- Try it
Extract every line of the records below that contains the string "What". Case counts.

- Data in this exercise
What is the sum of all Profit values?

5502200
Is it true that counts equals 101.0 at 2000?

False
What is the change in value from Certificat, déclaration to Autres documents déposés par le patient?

- Expected answer
What is the sum of all Profit values?
What is the change in value from Certificat, déclaration to Autres documents déposés par le patient?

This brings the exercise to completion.